Big Trips: The Great Outdoors as a Classroom
Research shows that young people who spend time outdoors exhibit improved attentiveness, reduced school absenteeism, and better academic performance. In alignment with this research, Life Academy believes that all students should have the opportunity to find joy outdoors. Being outside–camping, hiking, rock climbing, surfing, boating, biking– is a fundamental component of every student’s education at Life. Each school year is punctuated with an important “big trip”, a rite of passage for our students.
6th graders spend the night camping in Tilden Regional Park early in the year, where they engage in team building, hiking, and building the community they will be with for the next 7 years.
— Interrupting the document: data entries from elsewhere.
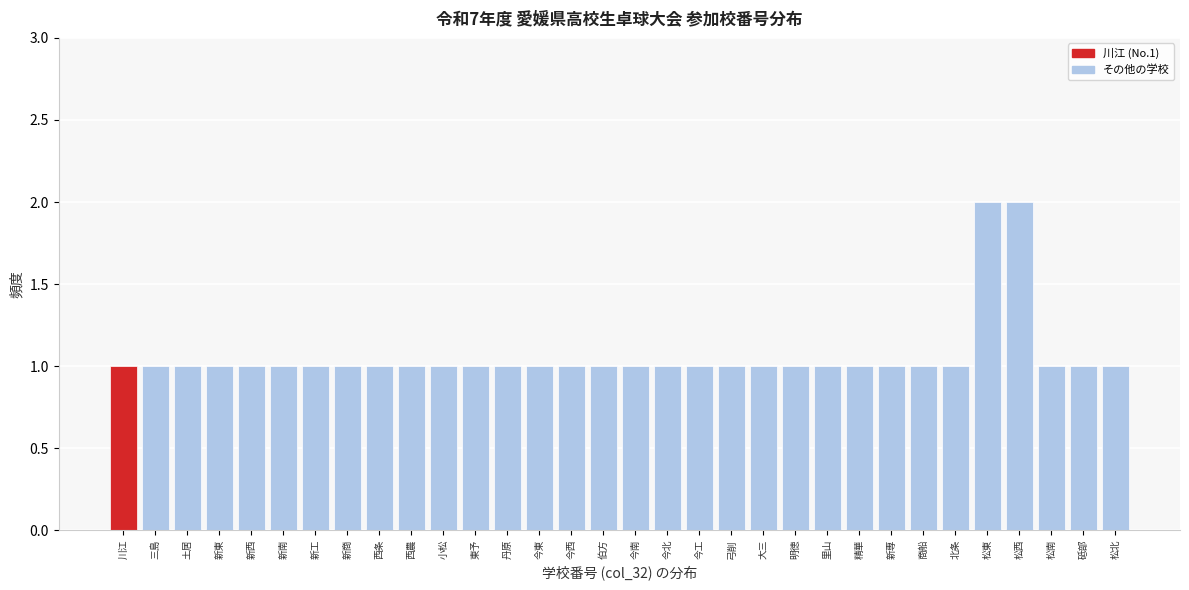

What is the sum of all values?

34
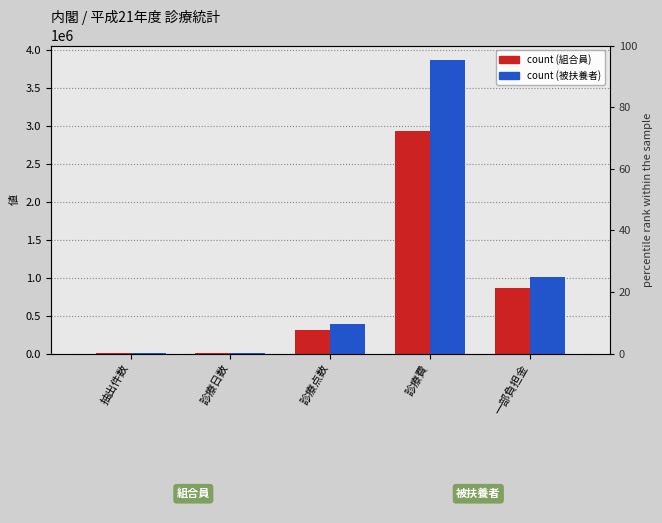

List the labels in order of 被扶養者(計) value, largest first.

診療費, 一部負担金, 診療点数, 診療日数, 抽出件数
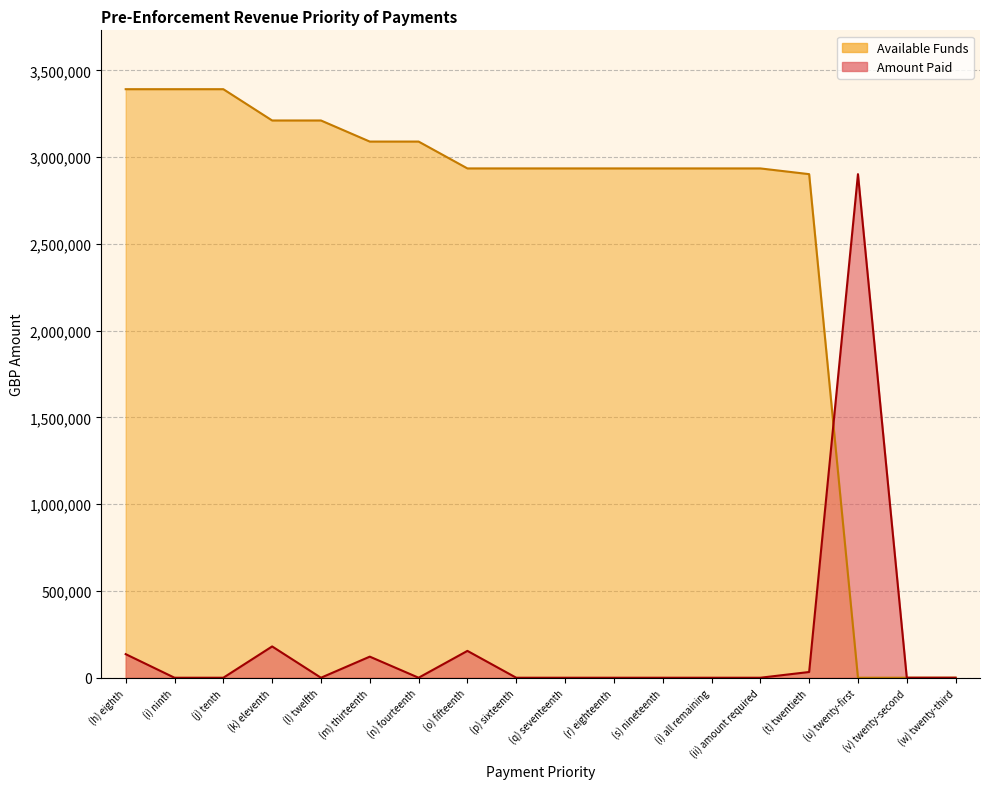

Reading right to left, what are all the values shown in this chart?

Amount Paid: 0.0	0.0	2901922.0	33006.0	0.0	0.0	0.0	0.0	0.0	0.0	154706.8	0.0	121544.1	0.0	180327.4	0.0	0.0	135888.3
Available Funds: 0.0	0.0	0.0	2901922.0	2934927.9	2934927.9	2934927.9	2934927.9	2934927.9	2934927.9	2934927.9	3089634.8	3089634.8	3211178.9	3211178.9	3391506.3	3391506.3	3391506.3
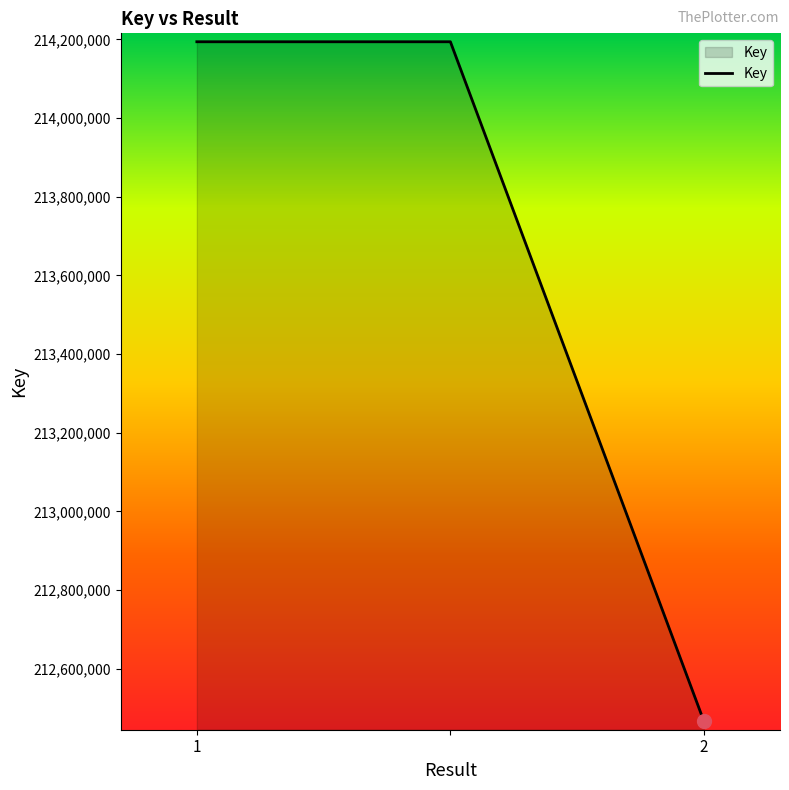

Does the chart display data point markers on the line(s)?

No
7th graders engage in a two night exploration of Pinnacles National Park, where students journey through chaparral, oak woodlands, canyon bottoms, talus caves and towering rock spires teeming with life: prairie and peregrine falcons, golden eagles, and the inspiring California condor.
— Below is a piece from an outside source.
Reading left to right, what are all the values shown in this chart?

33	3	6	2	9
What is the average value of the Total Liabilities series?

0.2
8th graders head to Salt Point and Fort Ross, where they engage in marine exploration, tide pooling and sea otter observation.
9th graders spend the week at the Clem Miller Center for Environmental Education in Point Reyes National Seashore where students build their resiliency for the high school journey and examine the ecosystems, habitats and marine species around them.
10th graders head to Yosemite for a four day trip through which they not only reflect on the past two years of high school, but also the road ahead, with the final push to graduation ahead of them. They engage in intense “grade level challenges” where they must collaborate with one another to achieve a goal requiring physical and emotional acuity. 10th graders end their stay with a hike up to Vernal and Nevada Falls, the crown jewels of Yosemite National Park.
11th graders divide up into smaller groups, with each group going on a different California adventure through which they mix camping and enjoying the great outdoors with college visits, each group seeing a UC, UCS and private university.
12th graders return to Clem Miller Center for Environmental Education in Point Reyes National Seashore to reflect on their 4 years as students, and close out their experience in community with one another.